> WHAT THE EXERCISE ASKS: Copy each record below faithfully, leaving out images.

Dataset entries:
=====

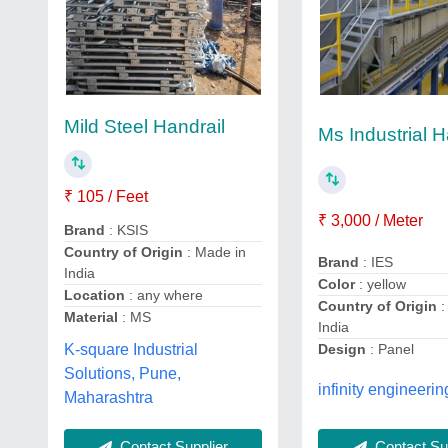
Mild Steel Handrail
Ms Industrial H
₹ 105 / Feet
₹ 3,000 / Meter
Brand
: KSIS
Country of Origin
: Made in
Brand
: IES
India
Color
: yellow
Location
: any where
Country of Origin
:
Material
: MS
India
K-square Industrial
Design
: Panel
Solutions, Pune,
infinity engineerin
Maharashtra
Contact Supplier
Contact Sup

=====

> WRITTEN RESPONSE:
Mild Steel Handrail
Ms Industrial H
₹ 105 / Feet
₹ 3,000 / Meter
Brand
: KSIS
Country of Origin
: Made in
Brand
: IES
India
Color
: yellow
Location
: any where
Country of Origin
:
Material
: MS
India
K-square Industrial
Design
: Panel
Solutions, Pune,
infinity engineerin
Maharashtra
Contact Supplier
Contact Sup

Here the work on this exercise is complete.